An abortion ban is up for debate in Mississippi, where the House of Representatives has passed a bill that would bar most abortions after 15 weeks into pregnancy.
 
House Bill 1510 passed by a Feb. 2 vote of 79-31, with some Democratic support in the Republican-controlled House, the Associated Press reports. The bill allows exceptions for when a woman's life is in danger or when an unborn child has a severe abnormality.
 
"Women deserve real health care, not some fake health care that involves the destruction of human life and a woman's health," said Rep. Andy Gipson, the Republican chairman of the House Judiciary B Committee.
 
State records indicate about 200 abortions a year are performed on women 15 to 20 weeks pregnant, he said.
 
Rep. Becky Currie, the bill's sponsor, said the bill is appropriate because most women discover they are pregnant months before the pregnancy reaches 15 weeks.

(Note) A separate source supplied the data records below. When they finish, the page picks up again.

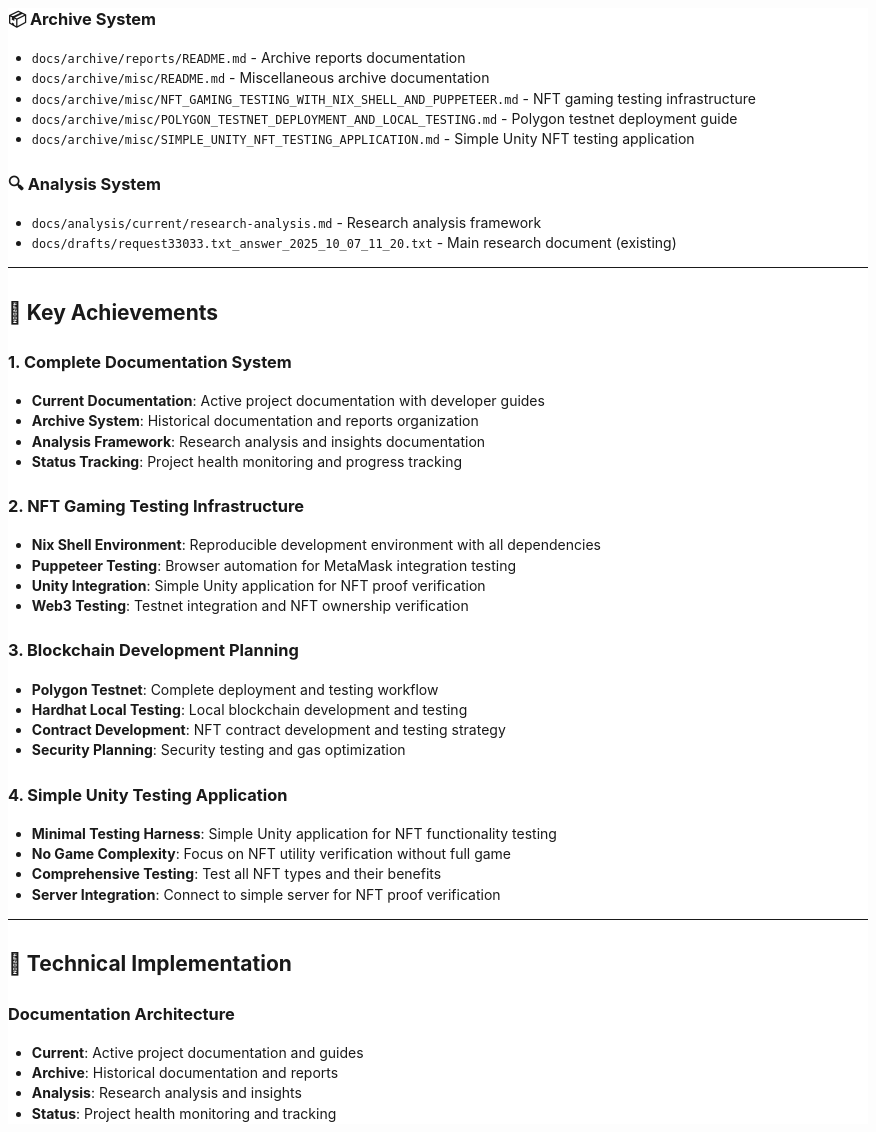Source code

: ### **📦 Archive System**
- `docs/archive/reports/README.md` - Archive reports documentation
- `docs/archive/misc/README.md` - Miscellaneous archive documentation
- `docs/archive/misc/NFT_GAMING_TESTING_WITH_NIX_SHELL_AND_PUPPETEER.md` - NFT gaming testing infrastructure
- `docs/archive/misc/POLYGON_TESTNET_DEPLOYMENT_AND_LOCAL_TESTING.md` - Polygon testnet deployment guide
- `docs/archive/misc/SIMPLE_UNITY_NFT_TESTING_APPLICATION.md` - Simple Unity NFT testing application

### **🔍 Analysis System**
- `docs/analysis/current/research-analysis.md` - Research analysis framework
- `docs/drafts/request33033.txt_answer_2025_10_07_11_20.txt` - Main research document (existing)

---

## 🎯 **Key Achievements**

### **1. Complete Documentation System**
- **Current Documentation**: Active project documentation with developer guides
- **Archive System**: Historical documentation and reports organization
- **Analysis Framework**: Research analysis and insights documentation
- **Status Tracking**: Project health monitoring and progress tracking

### **2. NFT Gaming Testing Infrastructure**
- **Nix Shell Environment**: Reproducible development environment with all dependencies
- **Puppeteer Testing**: Browser automation for MetaMask integration testing
- **Unity Integration**: Simple Unity application for NFT proof verification
- **Web3 Testing**: Testnet integration and NFT ownership verification

### **3. Blockchain Development Planning**
- **Polygon Testnet**: Complete deployment and testing workflow
- **Hardhat Local Testing**: Local blockchain development and testing
- **Contract Development**: NFT contract development and testing strategy
- **Security Planning**: Security testing and gas optimization

### **4. Simple Unity Testing Application**
- **Minimal Testing Harness**: Simple Unity application for NFT functionality testing
- **No Game Complexity**: Focus on NFT utility verification without full game
- **Comprehensive Testing**: Test all NFT types and their benefits
- **Server Integration**: Connect to simple server for NFT proof verification

---

## 🎯 **Technical Implementation**

### **Documentation Architecture**
- **Current**: Active project documentation and guides
- **Archive**: Historical documentation and reports
- **Analysis**: Research analysis and insights
- **Status**: Project health monitoring and tracking
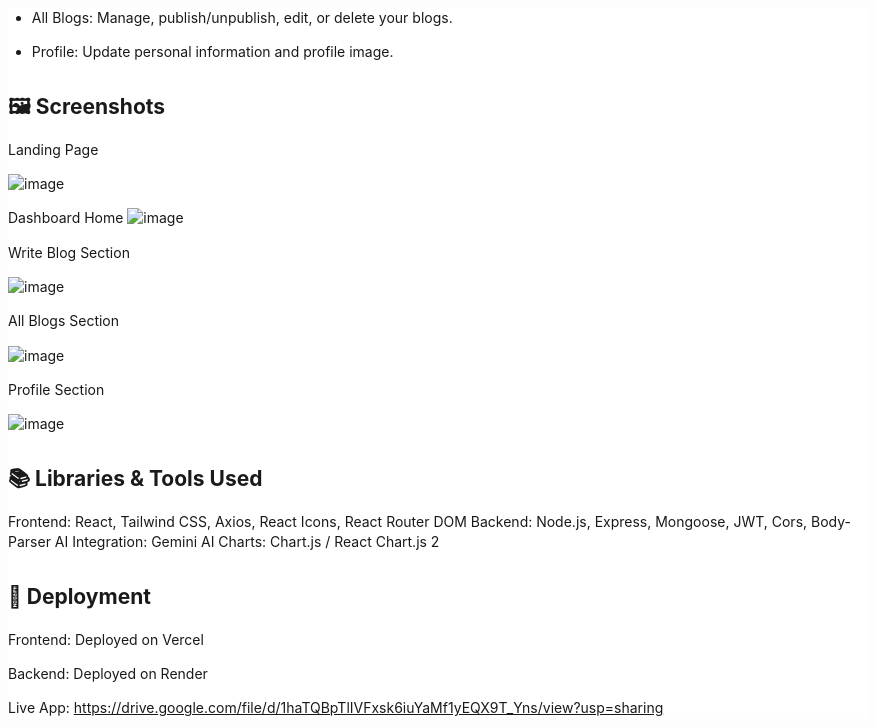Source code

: * All Blogs: Manage, publish/unpublish, edit, or delete your blogs.

* Profile: Update personal information and profile image.

## 🖼 Screenshots

Landing Page

<img width="1916" height="972" alt="image" src="https://github.com/user-attachments/assets/c9098ff9-23bb-49b2-91e9-41198b6d3b6b" />


Dashboard Home
<img width="1919" height="967" alt="image" src="https://github.com/user-attachments/assets/758e058f-e283-4f98-b28a-cfb46852b743" />



Write Blog Section

<img width="1913" height="979" alt="image" src="https://github.com/user-attachments/assets/8dbbc245-8ba5-49fa-bce0-586a8bcaa582" />



All Blogs Section

<img width="1919" height="970" alt="image" src="https://github.com/user-attachments/assets/2ca552ac-90be-4f1a-8072-b27d474174e1" />


Profile Section

<img width="1917" height="980" alt="image" src="https://github.com/user-attachments/assets/70716d5c-6a0b-4bc0-99cd-4d1029c2e76f" />



## 📚 Libraries & Tools Used

Frontend: React, Tailwind CSS, Axios, React Icons, React Router DOM
Backend: Node.js, Express, Mongoose, JWT, Cors, Body-Parser
AI Integration: Gemini AI
Charts: Chart.js / React Chart.js 2

## 🚀 Deployment

Frontend: Deployed on Vercel

Backend: Deployed on Render

Live App: https://drive.google.com/file/d/1haTQBpTlIVFxsk6iuYaMf1yEQX9T_Yns/view?usp=sharing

According to Felicia Brown-Williams, state director for Planned Parenthood Advocates Southeast, the bill is unconstitutional because the U.S. Supreme Court will not allow abortion bans earlier than the age of fetal viability.
 
Bill opponent Rep. Sonya Williams-Barnes, a Democrat, said the proposal is "just another fancy way of telling a woman what to do with her body and when to do it."
 
The bill must now pass the Senate.
 
Both Mississippi and North Carolina bar abortion at 20 weeks into pregnancy, measured from a woman's last menstrual period. Other states start from a date two weeks later.
 
The state's only abortion clinic, Jackson Women's Health Organization, does not perform abortions as late as 20 weeks and so it did not challenge the current law, clinic owner Diane Derzis told the Associated Press. The clinic does perform abortions three weeks past the proposed ban limit.
 
It is unclear whether such abortion limits will pass scrutiny in federal court.
 
CNA sought comment from the Dioceses of Jackson and Biloxi but a response was not available by deadline.